Yeah, a very interesting question. I’ve been writing and talking about different concepts in the 7 Habits of Highly Effective People book in my blog articles over the past few months. One statement which Covey writes in his book is that “Happiness is deferring the reward to later”. I must admit I did not agree with that and did not understand his point. Lately though, I think I am starting to understand what he means.
My 11 year old son has been struggling with the concept of delayed gratification. He hates cleaning his room, doing his laundry, practicing a new difficult skill. Kids in general want things now, immediate gratification. They very much live in the present and except for the nagging of “I want it now, now, now”, I think its actually pretty awesome. Why? Because as we get older we live in the past and the future all the time. We keep thinking about things that have happened to us, and plan on things we are going to do in the future. How often do we simply sit there, and are present at that moment and only thinking about what is happening then?

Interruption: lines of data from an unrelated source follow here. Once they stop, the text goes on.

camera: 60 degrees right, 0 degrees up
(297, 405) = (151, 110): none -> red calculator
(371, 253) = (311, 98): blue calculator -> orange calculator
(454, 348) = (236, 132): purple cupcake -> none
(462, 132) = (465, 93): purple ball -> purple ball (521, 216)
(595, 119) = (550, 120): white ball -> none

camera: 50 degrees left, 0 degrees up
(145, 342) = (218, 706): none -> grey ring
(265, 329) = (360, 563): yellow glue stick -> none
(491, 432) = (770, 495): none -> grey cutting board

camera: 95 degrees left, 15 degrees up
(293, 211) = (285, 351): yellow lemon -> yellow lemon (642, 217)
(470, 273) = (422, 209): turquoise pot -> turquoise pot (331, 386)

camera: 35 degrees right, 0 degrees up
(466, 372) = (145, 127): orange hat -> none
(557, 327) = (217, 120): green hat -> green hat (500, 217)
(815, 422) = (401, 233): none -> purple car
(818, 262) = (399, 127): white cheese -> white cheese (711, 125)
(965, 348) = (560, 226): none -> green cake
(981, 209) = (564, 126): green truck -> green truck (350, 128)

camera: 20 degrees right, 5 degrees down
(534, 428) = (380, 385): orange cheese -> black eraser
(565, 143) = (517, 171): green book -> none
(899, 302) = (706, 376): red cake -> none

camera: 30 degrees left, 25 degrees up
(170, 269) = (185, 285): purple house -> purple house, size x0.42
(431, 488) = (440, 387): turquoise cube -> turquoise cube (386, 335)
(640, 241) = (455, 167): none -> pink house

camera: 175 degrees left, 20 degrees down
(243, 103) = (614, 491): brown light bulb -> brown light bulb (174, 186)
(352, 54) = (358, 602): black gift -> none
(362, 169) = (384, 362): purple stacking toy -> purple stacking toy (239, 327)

So my son says the actual work or cleaning his room is what he detests and so he avoids doing it. It got me thinking, why do we as adults do those things more easily. For example, we do the laundry, and wash the dishes and, most of us :-), don’t really feel these feelings.
I think the answer is that we do not enjoy the actual washing of the dishes, or washing/folding the laundry (some would argue they do, including me). We enjoy the end result! Having clean dishes and organized folded clothes is nice.
If we think about it, the majority of worthwhile, important things, do not provide immediate gratification. Learning a new skill like riding a bike, building space rockets that take cars into space (SpaceX), improving our effectiveness skills, all are delayed gratification activities or what covey says “Important” things rather than urgent. Yet, the work to accomplish these goals is tedious and hard. In the moment we may feel they are too hard and avoid doing them. The difference between effective people and not effective people is that they do the hard work anyways, even if they don’t feel they want to, in order to reach the delayed gratification. They motivate themselves by visualizing and getting excited about the end result!
So is delayed gratification, happiness? I can see that achieving a big important goal is a happy moment. By definition it requires delayed gratification so yes, i think that it’s possible that happiness can be a result of delayed gratification.